* [Document text]:

How did the glassing go?


----------



## bigbubba (Mar 23, 2011)

Well....as much as I hate to admit it...I suck at glassing. Which ticks me off cause I am real anxious to see how these sound in my truck. The first attempt, the resin never dried. I'll bet that damn thing is still tacky. So I had to make another plug and try again. That one warped so much it wouldn't fit the dash correctly. I figured I would take a break from it after that. Then the 14 hr. work days took over every once of time I had left for the last month. Once I get through Finals I am going to try again. I just need to find a better way.


----------



## SoulMan76 (Aug 20, 2012)

Beautiful truck man, I've owned a bunch of ford p/u's loved ever one of them, my 95 lightning and my 2004 superduty the most though. Build looks great so far.


----------



## DAT (Oct 8, 2006)

bigbubba said:


> Well....as much as I hate to admit it...I suck at glassing. Which ticks me off cause I am real anxious to see how these sound in my truck. The first attempt, the resin never dried. I'll bet that damn thing is still tacky. So I had to make another plug and try again. That one warped so much it wouldn't fit the dash correctly. I figured I would take a break from it after that. Then the 14 hr. work days took over every once of time I had left for the last month. Once I get through Finals I am going to try again. I just need to find a better way.


I have some commercial fiberglass videos , you can borrow.


----------



## bigbubba (Mar 23, 2011)

Appreciate the comment Soulman! A Lightning around the same year as my HD is also on my wish list.

DAT - I have been thinking about trying to pickup some videos like that to give me a better idea as to what I'm doing wrong or at least a better way to do it. 

I did finally get my new Scanspeaks in Sunday. Messed with the angle a bit to help bring up the sound stage a little. Need to replace the silver screws or paint them black. They are a different sound compared to my Pioneer's. I like them alot. Not much time left for tuning though. I guess I can sleep after Finals. But after that, I am going to get those Jordan's in there somehow.


----------



## chevyrider96 (Mar 5, 2010)

Nice work!


----------



## bigbubba (Mar 23, 2011)

Thanks. With me getting my ass handed to me at Finals this last weekend, it is going to get a few updates that I hope will bring it to another level of quality sound at shows. Time to step it up!


----------



## SoulMan76 (Aug 20, 2012)

bigbubba said:


> Appreciate the comment Soulman! A Lightning around the same year as my HD is also on my wish list.


I hear ya there, I wish I never got rid of it. I'd love to have that kind of project truck right now, but I always do what suites me best at the moment and regret it later, I'm too instant gradification.

Are those the scanspeaks d3004-6020-00's, same ones I'm running, they are really nice tweeters, I would like to glass some pods too to get them on axis, but my first few attempts at making a simple cover didn't work out the best either, now I just have them covered with cloth.


----------



## bigbubba (Mar 23, 2011)

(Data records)
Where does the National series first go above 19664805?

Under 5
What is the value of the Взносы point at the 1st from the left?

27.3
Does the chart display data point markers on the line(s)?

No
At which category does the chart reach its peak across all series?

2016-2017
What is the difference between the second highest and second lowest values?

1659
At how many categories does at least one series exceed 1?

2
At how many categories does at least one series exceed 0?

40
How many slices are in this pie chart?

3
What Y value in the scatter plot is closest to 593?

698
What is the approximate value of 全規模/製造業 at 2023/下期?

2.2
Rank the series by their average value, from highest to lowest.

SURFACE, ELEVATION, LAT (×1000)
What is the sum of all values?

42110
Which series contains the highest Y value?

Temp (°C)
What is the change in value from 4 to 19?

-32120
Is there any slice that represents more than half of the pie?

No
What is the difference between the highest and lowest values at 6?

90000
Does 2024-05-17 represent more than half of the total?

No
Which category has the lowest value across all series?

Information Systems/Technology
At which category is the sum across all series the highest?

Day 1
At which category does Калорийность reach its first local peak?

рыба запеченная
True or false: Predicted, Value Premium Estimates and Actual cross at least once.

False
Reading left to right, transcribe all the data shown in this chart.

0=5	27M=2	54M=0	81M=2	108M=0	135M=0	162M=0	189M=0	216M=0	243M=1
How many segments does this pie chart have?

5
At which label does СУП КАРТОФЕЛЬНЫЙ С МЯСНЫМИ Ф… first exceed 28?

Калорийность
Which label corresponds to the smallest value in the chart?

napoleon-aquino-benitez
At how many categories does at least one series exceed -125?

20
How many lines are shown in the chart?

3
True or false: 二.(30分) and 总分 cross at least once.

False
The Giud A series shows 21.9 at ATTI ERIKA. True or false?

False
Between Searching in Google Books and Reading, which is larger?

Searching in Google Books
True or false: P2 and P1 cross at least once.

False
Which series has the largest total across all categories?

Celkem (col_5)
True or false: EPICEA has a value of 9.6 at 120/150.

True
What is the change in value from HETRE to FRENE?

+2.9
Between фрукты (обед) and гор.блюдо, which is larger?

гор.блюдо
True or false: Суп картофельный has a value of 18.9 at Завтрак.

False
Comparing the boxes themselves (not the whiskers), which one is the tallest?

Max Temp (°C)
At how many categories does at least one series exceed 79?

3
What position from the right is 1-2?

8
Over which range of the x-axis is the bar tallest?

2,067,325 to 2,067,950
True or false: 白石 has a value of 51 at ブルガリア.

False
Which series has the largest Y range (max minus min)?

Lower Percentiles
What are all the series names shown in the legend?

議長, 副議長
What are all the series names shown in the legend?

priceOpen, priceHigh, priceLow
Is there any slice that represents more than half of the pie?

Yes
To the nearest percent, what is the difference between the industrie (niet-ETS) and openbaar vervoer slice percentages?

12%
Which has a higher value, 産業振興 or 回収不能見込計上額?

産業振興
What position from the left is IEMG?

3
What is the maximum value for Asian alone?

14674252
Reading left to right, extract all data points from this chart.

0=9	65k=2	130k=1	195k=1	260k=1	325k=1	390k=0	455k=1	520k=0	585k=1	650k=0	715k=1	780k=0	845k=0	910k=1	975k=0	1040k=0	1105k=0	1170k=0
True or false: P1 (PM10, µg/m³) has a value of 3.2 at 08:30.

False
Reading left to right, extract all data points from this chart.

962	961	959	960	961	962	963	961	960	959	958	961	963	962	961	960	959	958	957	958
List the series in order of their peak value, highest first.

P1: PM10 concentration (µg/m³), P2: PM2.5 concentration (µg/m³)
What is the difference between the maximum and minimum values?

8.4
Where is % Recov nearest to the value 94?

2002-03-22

* [Work item A]: Output the section of the forum thread about the truck audio build that begins with the words containing "I have some" and ends with "in there somehow.", copied word for word.
* [Work item B]: Write the next part of the forum thread about the truck audio build, picking up right after its final line.

* [Answer section A]:
I have some commercial fiberglass videos , you can borrow.


----------



## bigbubba (Mar 23, 2011)

Appreciate the comment Soulman! A Lightning around the same year as my HD is also on my wish list.

DAT - I have been thinking about trying to pickup some videos like that to give me a better idea as to what I'm doing wrong or at least a better way to do it. 

I did finally get my new Scanspeaks in Sunday. Messed with the angle a bit to help bring up the sound stage a little. Need to replace the silver screws or paint them black. They are a different sound compared to my Pioneer's. I like them alot. Not much time left for tuning though. I guess I can sleep after Finals. But after that, I am going to get those Jordan's in there somehow.

* [Answer section B]:
Yep. Those are the Scan's I'm using. They do sound a lot better than the Pioneer's I was using. I originaly got them just to get me through Finals and then take them out and replace with Jordan's. I'm not so sure I want to do that now. I have a lot of ideas going through my head and haven't decided on which way I want to take it. I need to do some testing and tuning to see what I think will work best.


----------



## AccordUno (Aug 7, 2009)

Wow, looks like there's a pretty decent crew in the 'Ville and surrounding areas.. Maybe I need to get out more, after I finish my truck.


----------



## bigbubba (Mar 23, 2011)

Tiny update. Swapped out my Pionerr P800 for a P99.








After a lot of back and forth on what I want to do to the speaker set up, I finally decided to bypass the Jordan speaker and got a set of Audible Physics Nz3-A/AT. I have heard a lot of good things about these and they are also a lot smaller to help me blend these in to the a-pillars a lot better. Trying to mock a few things up this weekend. Will not have much more time to work on this till the end of the year. Hope to have these done by Freeze Fest.


----------



## DAT (Oct 8, 2006)

bigbubba said:


> Tiny update. Swapped out my Pionerr P800 for a P99.
> 
> 
> 
> ...



you ever get the Dvd's???


Nice upgrades... LMK on the Discs.


----------



## BP1Fanatic (Jan 10, 2010)

Beautiful truck! I had to settle for the next best thing, a non-SC SCrew.


----------



## bigbubba (Mar 23, 2011)

Ok, one more tiny little update. Got a set of AP Soul midbass. I wanted to go with the Arian's but speaker depth wouldn't allow it. So now I will have a full AP front stage. Hope to get the Soul's installed this weekend and start finalizing my a-pillars too.


----------



## bigbubba (Mar 23, 2011)

Tiny update. First time fiberglasing and still needs a lot of cleanup. Covering in vinyl next.


----------



## sweefu (Jun 26, 2011)

Neat work mate. I am interested, why did you put the mids so far off axis?


----------



## ErinH (Feb 14, 2007)

woot!

nice work so far.


----------



## bigbubba (Mar 23, 2011)

sweefu said:


> Neat work mate. I am interested, why did you put the mids so far off axis?


I bulit a set of enclosures that had them on axis and I really did not like how they sounded. It's hard to explain the imaging I was getting. So I took the pillars out and put the mids in the corner of the dash on towels and aimed them in different directions and this is what I came up with that sounded best to me. I guess I'll find out at Freeze Fest if anyone else agrees. If not, back to the drawing board. The tweets in the sail panel of the doors are not going to stay there. Haven't had time to take them out yet and seal the hole.


----------



## DAT (Oct 8, 2006)

bigbubba said:


> Tiny update. First time fiberglasing and still needs a lot of cleanup. Covering in vinyl next.


Looks great



sweefu said:


> Neat work mate. I am interested, why did you put the mids so far off axis?


Man those speakers do so well on or off axis... Congrats :thumbsup:




.


----------



## Melodic Acoustic (Oct 10, 2005)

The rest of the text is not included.